Sunday, July 20, 2014
Visiting Amsterdam for the first time
And they said it was goddamn code yellow or something? With lots of rain and a thunderstorm and what not. I didn't notice anything. :P No real rain or anything and it's still so hot here.
Oh also! I'm not only looking forward to tomorrow, I'm also scared as fuck. :P My brother is going to drive and he keeps complaining about how some cars work different than others and how he needs to.. I don't even know.. I'm scared, I don't want my brother to drive, I've seen him driving in games and that doesn't work in any case. About that anyway: I'M NOT GOING TO SIT IN A CAR YOU'RE DRIVING EITHER, DENNIS. D:
Ooh maybe they have a music shop in Amsterdam though. I hope so, and I hope it won't be too hot.
Wednesday, July 9, 2014
Feeling annoyed
So, why exactly do certain feelings exist? For example when you're mad or sad or don't want something, why does it exist?
At this point I feel like a hopeless case again: it's not so much that I want to kill myself, but I don't want to be alive all that much either.
I don't like thinking about it. I don't like thinking about the future. In the end, I will lose everyone: I will lose Dennis, I will lose my family, I will lose my friends. I will lose Dennis if we'd break up, and if we won't, I would lose him to death. I will lose my family if we wouldn't have much contact which is most likely, and if we do keep in contact, I will also lose them to death. Same with my friends.

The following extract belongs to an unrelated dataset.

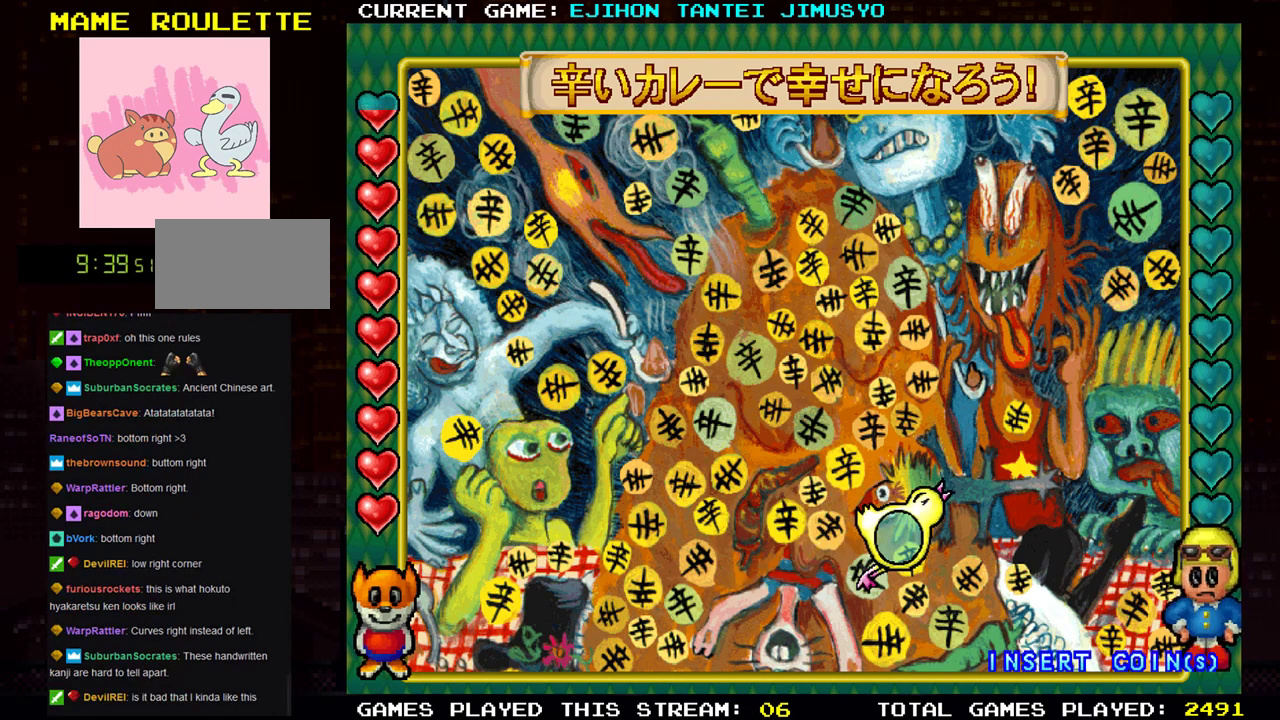
{"buttons": [], "left_stick": "up", "events": [[467, "left_stick", "up"]]}
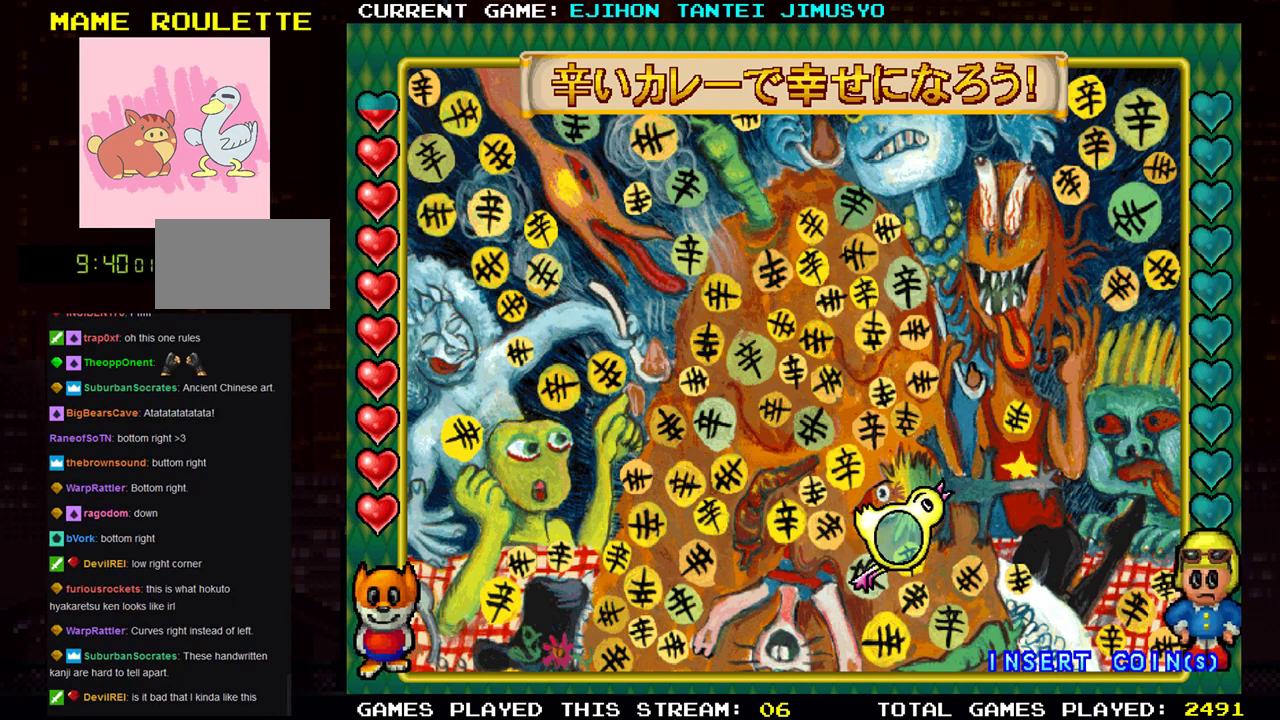
{"buttons": [], "left_stick": "up", "events": []}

Why do animals die? Why do people die? Why are people sad? Why is it normal nowadays, to pick on someone, to make someone see only one solution: death. Nowadays it seems to be normal to not want to live, or to feel bad.
At this point I feel lonely again. I want to crawl in a corner and cry, waiting till I finally fall asleep, partly hoping it's all over then, while another part of me will still hope I wake up, to see the sun again, to know I'm still alive so that I still have a chance to find a hobby, to meet Dennis, and maybe to get more friends too.
So why is it true? Why do people have a good or positive side, and also a bad or negative side? Why were we created that way?